And I just want to say that the reason that many of us argue and criticize The New York Times is not because we think that The New York Times is worse than the New York Post or, you know, Fox News or whatever. You know, those news media outlets don’t even pretend to be neutral, to be objective and so on, whereas The New York Times does. The New York Times says it adheres to the standards of professional journalism. And here we have such an out-and-out propaganda story that, you know, they have just dug their heels in around in terms of allowing for an investigation, much less retracting the story.

JUAN GONZÁLEZ: Deepa, what about the current student protests and the push at all these campuses for divestment from Israel of the university endowments, how the Times has been covering these student movements, from your perspective?

DEEPA KUMAR: Yeah. I mean, I’ll first say that these movements are incredible. This is the largest protest movement, solidarity movement with Palestine that I have seen in my lifetime, in over 30 years of being an activist. And this is probably the biggest movement in support of Palestinians in the history of the United States. And for those of us who have been to these encampments, we know that the atmosphere there is peaceful until the police show up and start to create chaos.

So, for instance, I was at the University of Pennsylvania encampment last Friday, where two Israeli-born scholars, Omer Bartov and Raz Segal, were speaking about what is antisemitism. And there was a fantastic discussion going on. The people at the encampment were so diverse — Black, Brown, white, Muslim, Jewish and so on. The only disruptor that I saw was a person identified as a rabbi, who came with a sign saying “Mein Camp,” right? This is a play on Hitler’s famous book, calling those at the encampment, you know, Nazis by extension. And he tried to shut it down, and he was gently told to leave. I mean, Raz Segal actually asked him to come and speak, but he preferred to actually, you know, scream at the protesters. So, that’s our experience of going to encampments. These are fantastic spaces of learning, and not just, you know, talking about the history of the region and talking about antisemitism, but as growing as human beings, of being decent human beings with empathy and solidarity with the oppressed. I mean, that’s what a university is for, right? There’s been music. There’s been dancing. There’s been poetry reading. And none of that spirit is captured either in The New York Times or in other newspapers, who, you know, “if it bleeds, it leads.” That’s what we’re seeing.

→ Your assignment:
From the interview excerpt, list the words Deepa Kumar uses to describe how diverse the people at the University of Pennsylvania encampment were.

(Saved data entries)

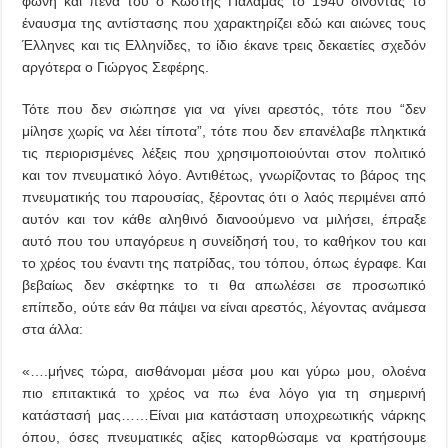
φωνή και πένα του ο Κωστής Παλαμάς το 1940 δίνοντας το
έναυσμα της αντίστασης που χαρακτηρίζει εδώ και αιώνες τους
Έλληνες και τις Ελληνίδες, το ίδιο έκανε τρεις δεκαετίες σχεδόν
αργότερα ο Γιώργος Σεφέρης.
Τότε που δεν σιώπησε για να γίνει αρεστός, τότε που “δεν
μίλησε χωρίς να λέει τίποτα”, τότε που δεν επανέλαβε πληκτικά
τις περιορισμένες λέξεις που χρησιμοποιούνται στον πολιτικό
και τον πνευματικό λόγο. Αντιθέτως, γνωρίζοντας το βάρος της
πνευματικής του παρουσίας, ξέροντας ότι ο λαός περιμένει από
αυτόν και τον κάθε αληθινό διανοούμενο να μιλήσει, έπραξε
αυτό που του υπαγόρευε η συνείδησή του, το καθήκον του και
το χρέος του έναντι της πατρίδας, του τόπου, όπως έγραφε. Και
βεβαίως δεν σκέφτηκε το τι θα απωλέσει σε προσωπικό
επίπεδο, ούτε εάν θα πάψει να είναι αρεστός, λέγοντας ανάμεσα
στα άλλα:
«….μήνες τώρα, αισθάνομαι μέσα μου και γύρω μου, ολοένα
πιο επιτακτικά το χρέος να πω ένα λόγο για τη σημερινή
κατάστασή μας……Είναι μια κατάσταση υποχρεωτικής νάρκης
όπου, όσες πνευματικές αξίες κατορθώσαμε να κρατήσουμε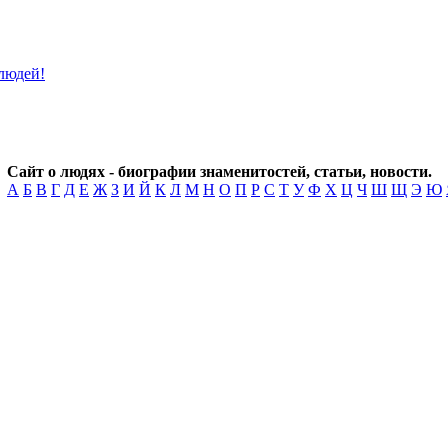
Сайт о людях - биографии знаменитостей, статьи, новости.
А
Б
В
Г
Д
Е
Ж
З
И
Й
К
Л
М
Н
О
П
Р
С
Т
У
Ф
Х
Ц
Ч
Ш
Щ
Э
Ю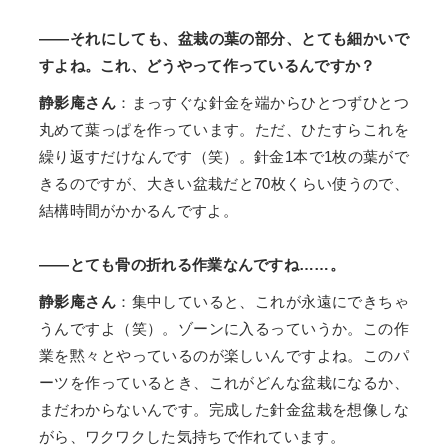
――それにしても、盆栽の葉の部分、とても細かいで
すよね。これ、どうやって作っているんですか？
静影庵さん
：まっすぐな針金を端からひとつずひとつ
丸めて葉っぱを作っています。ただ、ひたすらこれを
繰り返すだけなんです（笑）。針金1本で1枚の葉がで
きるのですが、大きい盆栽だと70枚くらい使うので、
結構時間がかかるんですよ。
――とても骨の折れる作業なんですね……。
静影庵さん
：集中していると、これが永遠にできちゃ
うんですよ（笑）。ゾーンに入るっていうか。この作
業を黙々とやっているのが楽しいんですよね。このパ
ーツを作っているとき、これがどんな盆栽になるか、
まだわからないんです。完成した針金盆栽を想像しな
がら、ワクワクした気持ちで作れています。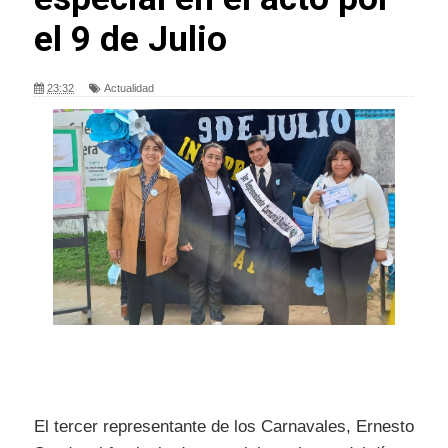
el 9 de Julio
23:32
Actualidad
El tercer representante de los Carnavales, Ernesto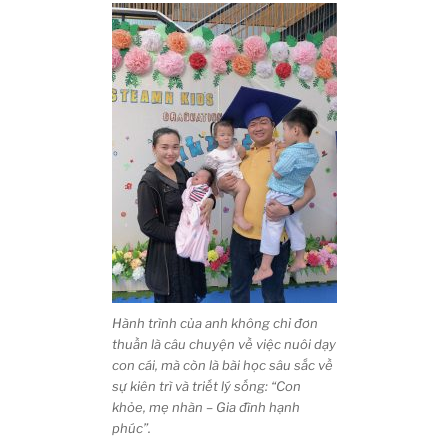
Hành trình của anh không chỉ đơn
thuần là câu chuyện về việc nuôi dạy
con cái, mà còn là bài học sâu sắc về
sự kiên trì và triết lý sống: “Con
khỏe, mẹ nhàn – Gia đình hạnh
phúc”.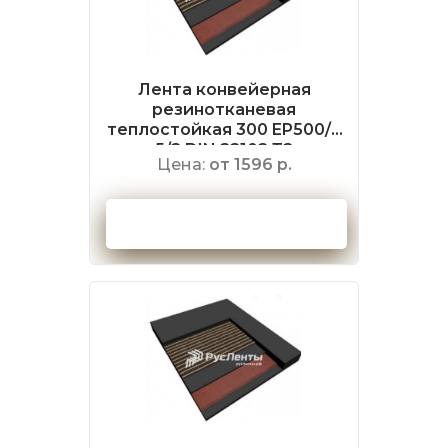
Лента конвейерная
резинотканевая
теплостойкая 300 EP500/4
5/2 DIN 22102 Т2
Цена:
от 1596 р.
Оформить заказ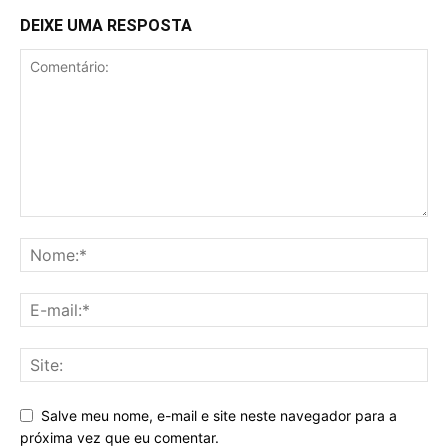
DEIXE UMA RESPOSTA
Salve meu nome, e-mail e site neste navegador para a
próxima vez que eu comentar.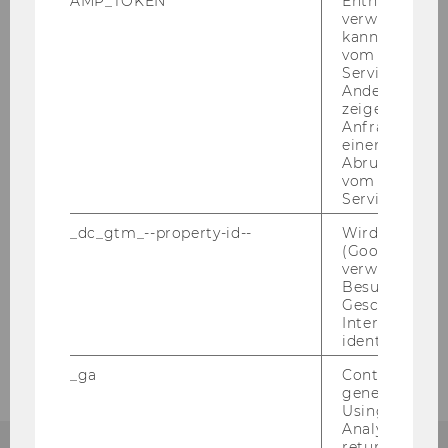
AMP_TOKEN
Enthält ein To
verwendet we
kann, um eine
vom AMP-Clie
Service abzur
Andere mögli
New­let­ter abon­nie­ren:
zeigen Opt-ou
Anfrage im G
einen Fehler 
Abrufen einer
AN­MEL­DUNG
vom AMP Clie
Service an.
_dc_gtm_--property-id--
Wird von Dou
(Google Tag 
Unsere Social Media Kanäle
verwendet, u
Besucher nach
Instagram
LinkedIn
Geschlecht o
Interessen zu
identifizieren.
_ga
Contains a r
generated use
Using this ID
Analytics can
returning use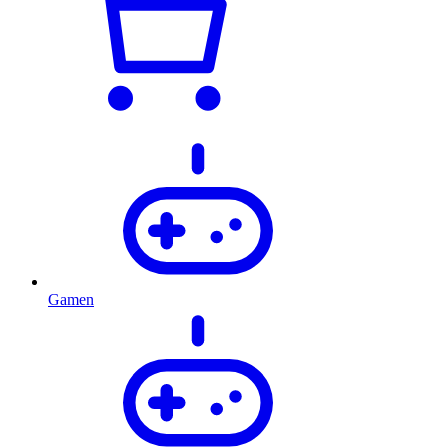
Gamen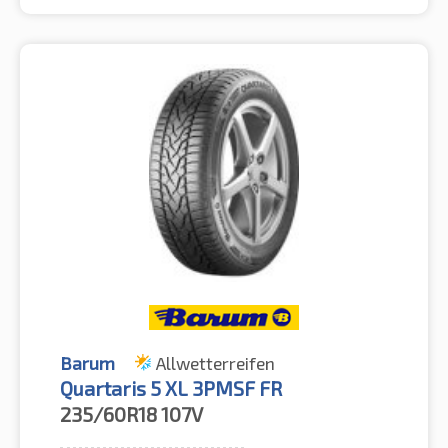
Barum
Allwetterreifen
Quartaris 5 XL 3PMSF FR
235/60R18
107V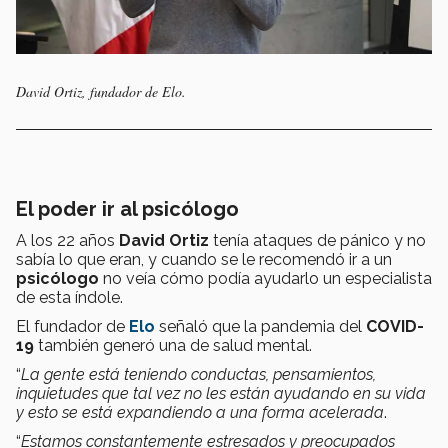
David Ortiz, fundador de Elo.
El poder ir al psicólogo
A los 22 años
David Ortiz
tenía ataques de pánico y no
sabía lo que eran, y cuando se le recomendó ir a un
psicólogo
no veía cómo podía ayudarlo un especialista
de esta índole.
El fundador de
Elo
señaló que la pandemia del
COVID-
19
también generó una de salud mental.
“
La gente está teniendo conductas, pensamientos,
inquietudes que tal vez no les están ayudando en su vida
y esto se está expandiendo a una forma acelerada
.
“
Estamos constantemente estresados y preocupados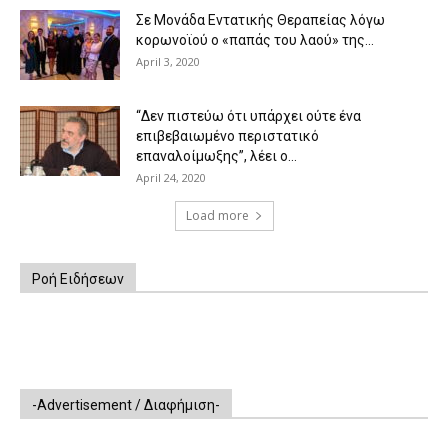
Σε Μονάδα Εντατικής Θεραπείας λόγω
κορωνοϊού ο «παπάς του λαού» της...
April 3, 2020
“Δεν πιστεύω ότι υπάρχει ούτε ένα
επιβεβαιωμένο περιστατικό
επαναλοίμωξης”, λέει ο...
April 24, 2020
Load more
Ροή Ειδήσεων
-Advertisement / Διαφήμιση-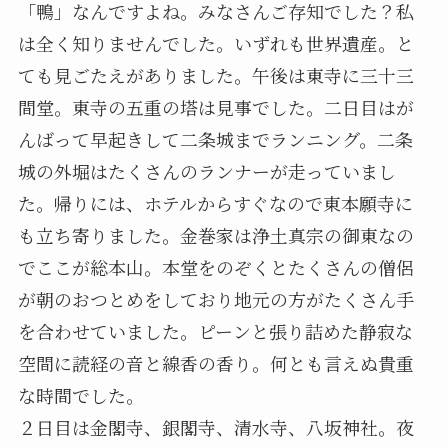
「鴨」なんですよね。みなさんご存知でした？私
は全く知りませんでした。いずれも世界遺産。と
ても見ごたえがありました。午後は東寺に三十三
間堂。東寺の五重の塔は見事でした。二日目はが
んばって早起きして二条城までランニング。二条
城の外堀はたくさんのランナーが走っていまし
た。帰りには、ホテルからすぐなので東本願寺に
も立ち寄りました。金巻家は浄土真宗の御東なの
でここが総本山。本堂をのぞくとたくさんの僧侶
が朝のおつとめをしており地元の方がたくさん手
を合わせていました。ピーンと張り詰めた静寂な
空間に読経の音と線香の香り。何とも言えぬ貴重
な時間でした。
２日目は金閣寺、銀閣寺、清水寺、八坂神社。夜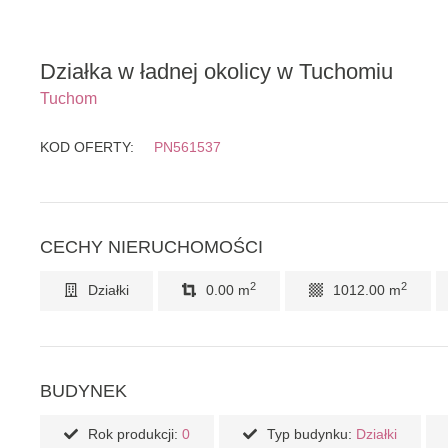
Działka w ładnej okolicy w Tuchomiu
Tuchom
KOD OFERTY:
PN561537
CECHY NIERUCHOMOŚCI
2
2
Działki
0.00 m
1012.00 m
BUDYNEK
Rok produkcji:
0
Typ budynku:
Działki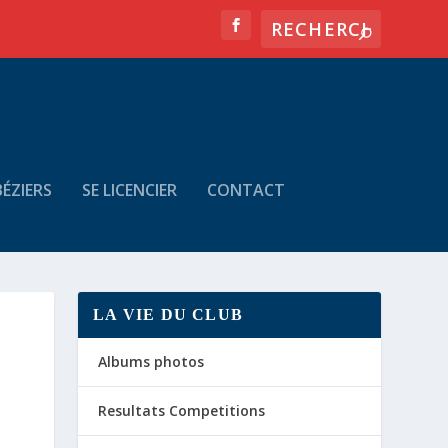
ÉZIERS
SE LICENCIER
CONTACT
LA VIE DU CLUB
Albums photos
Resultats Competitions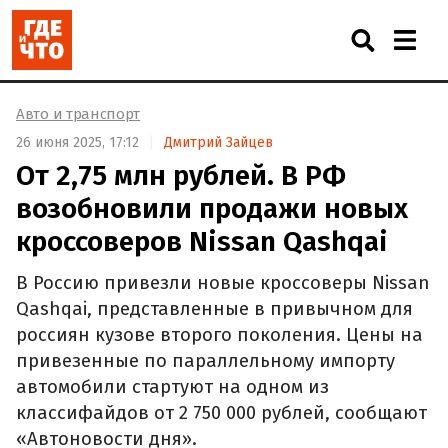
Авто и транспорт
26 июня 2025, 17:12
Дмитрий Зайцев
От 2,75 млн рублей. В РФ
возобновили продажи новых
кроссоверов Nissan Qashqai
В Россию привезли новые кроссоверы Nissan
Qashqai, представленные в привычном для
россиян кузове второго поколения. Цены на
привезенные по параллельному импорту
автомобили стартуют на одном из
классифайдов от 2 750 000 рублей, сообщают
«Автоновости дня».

→ Task output:
Black, Brown, white, Muslim, Jewish